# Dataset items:
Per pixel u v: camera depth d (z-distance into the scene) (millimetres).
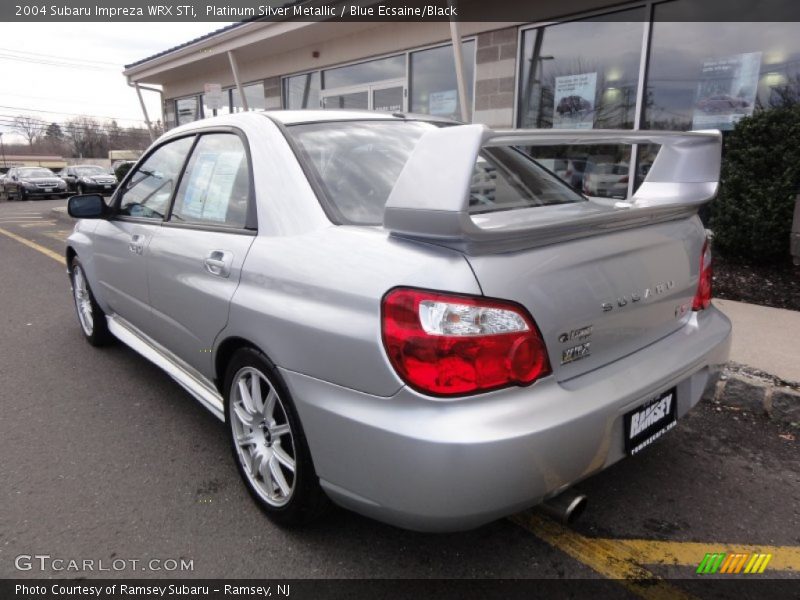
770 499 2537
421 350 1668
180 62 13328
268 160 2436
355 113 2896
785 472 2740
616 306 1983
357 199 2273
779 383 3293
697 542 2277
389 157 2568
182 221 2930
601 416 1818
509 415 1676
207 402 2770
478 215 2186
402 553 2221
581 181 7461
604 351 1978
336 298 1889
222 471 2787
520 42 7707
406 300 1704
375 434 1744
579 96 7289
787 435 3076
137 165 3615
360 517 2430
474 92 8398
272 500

# Assignment:
Please output the records exactly, leaving the pictures out.

# Exercise answer:
Per pixel u v: camera depth d (z-distance into the scene) (millimetres).
770 499 2537
421 350 1668
180 62 13328
268 160 2436
355 113 2896
785 472 2740
616 306 1983
357 199 2273
779 383 3293
697 542 2277
389 157 2568
182 221 2930
601 416 1818
509 415 1676
207 402 2770
478 215 2186
402 553 2221
581 181 7461
604 351 1978
336 298 1889
222 471 2787
520 42 7707
406 300 1704
375 434 1744
579 96 7289
787 435 3076
137 165 3615
360 517 2430
474 92 8398
272 500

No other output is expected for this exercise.